• _Exercise objective_
Transcribe the lines, starting at the first one and ending at the line that contains "Ticaret Paketleri Ticimax".

Excerpts from a dataset
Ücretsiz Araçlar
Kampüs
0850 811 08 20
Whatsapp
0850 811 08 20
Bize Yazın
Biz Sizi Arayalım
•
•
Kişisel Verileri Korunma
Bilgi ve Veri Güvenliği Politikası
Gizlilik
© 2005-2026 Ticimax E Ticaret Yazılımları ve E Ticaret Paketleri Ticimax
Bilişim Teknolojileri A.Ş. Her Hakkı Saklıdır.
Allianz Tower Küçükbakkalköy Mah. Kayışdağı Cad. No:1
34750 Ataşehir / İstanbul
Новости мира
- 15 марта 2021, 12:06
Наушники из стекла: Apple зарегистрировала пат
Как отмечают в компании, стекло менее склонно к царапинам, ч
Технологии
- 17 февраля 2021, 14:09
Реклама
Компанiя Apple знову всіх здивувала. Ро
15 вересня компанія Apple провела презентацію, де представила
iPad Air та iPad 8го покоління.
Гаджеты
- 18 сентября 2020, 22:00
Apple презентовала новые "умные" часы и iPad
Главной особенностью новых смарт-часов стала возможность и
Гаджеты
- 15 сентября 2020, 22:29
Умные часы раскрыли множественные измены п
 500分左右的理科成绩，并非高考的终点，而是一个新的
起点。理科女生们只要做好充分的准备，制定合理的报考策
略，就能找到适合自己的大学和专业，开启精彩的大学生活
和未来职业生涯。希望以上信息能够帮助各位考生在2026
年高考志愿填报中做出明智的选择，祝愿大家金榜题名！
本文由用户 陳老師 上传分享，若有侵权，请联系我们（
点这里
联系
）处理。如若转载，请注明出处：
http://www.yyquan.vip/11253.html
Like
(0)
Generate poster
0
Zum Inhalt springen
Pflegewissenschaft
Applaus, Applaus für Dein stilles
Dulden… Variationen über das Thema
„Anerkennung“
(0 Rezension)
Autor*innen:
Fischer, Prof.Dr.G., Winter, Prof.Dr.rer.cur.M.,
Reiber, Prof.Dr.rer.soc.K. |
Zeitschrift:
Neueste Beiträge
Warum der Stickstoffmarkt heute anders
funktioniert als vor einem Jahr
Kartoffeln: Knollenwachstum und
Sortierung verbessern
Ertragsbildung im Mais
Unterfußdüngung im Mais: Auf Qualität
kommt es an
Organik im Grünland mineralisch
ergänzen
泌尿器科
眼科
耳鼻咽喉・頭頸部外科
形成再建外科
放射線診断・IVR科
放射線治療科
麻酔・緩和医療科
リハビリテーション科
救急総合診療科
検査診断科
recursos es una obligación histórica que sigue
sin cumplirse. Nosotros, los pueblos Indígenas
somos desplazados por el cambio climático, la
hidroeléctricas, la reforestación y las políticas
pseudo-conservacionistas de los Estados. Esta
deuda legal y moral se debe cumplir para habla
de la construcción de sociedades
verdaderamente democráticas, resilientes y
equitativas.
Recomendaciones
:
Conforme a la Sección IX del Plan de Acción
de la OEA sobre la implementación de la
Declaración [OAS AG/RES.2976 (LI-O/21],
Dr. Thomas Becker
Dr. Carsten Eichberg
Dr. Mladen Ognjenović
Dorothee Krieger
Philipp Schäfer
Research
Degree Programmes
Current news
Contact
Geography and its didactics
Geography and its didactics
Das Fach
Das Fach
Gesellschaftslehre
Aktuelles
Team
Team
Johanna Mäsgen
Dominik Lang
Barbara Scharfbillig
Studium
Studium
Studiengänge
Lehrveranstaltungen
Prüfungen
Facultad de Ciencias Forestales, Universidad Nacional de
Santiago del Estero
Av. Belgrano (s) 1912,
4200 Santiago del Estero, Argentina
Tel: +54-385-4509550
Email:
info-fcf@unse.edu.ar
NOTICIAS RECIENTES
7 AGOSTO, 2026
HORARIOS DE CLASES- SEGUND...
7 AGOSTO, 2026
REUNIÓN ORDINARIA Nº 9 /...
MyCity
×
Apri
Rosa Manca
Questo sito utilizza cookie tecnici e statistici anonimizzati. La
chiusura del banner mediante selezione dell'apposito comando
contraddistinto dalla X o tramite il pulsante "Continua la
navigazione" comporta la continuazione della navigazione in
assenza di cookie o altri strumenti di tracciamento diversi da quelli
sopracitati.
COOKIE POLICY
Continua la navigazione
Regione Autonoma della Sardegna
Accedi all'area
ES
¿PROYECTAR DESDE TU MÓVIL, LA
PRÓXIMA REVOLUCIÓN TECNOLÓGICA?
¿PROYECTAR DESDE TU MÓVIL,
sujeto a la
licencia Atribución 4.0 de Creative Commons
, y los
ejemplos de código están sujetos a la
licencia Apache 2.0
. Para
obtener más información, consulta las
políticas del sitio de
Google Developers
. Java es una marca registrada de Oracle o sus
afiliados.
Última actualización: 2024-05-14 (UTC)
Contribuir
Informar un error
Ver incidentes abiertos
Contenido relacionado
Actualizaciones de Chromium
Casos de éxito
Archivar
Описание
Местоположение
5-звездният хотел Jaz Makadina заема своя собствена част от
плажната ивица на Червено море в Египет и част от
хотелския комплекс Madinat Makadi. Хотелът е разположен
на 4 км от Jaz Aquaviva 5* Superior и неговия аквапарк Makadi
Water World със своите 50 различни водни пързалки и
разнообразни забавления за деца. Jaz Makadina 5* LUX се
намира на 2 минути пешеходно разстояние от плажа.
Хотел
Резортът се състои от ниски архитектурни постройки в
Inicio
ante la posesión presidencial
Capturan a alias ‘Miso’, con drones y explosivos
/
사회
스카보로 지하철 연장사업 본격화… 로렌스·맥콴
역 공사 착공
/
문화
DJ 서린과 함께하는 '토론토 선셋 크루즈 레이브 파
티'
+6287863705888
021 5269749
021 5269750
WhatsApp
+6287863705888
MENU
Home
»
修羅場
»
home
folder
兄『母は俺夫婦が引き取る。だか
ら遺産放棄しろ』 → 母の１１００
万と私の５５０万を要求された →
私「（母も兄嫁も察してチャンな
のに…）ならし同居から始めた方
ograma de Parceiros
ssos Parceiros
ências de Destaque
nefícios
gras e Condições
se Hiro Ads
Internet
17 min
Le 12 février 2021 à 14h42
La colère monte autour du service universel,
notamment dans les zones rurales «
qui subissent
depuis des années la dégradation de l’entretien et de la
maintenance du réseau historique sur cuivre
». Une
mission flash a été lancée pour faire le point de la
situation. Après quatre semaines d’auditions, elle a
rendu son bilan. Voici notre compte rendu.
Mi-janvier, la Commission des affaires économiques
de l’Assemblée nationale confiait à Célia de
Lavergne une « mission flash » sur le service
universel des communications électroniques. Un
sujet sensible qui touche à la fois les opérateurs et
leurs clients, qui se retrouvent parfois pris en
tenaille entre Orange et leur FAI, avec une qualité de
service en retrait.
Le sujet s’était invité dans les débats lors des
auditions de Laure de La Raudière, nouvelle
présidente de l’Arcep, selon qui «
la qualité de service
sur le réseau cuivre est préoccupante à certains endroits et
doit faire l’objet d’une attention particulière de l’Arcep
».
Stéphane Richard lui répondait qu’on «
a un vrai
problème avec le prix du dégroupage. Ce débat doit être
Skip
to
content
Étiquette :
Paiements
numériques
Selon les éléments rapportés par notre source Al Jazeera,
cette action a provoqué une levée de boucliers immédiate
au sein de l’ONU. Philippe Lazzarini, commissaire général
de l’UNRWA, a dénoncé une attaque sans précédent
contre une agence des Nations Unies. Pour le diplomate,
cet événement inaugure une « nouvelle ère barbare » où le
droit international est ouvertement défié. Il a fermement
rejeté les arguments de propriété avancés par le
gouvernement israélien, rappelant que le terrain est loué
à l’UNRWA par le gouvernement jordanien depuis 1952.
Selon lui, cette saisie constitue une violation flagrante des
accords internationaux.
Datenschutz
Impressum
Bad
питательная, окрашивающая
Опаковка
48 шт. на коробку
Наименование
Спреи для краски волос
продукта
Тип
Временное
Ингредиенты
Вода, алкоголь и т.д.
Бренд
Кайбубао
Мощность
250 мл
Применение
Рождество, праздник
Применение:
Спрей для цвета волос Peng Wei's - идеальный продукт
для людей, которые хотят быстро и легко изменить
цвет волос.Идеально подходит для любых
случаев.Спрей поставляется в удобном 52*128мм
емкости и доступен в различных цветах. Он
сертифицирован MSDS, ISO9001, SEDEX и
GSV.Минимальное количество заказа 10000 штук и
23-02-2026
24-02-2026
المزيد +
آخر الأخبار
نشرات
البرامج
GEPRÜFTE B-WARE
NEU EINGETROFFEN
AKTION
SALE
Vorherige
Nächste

• _Written answer_
Ücretsiz Araçlar
Kampüs
0850 811 08 20
Whatsapp
0850 811 08 20
Bize Yazın
Biz Sizi Arayalım
•
•
Kişisel Verileri Korunma
Bilgi ve Veri Güvenliği Politikası
Gizlilik
© 2005-2026 Ticimax E Ticaret Yazılımları ve E Ticaret Paketleri Ticimax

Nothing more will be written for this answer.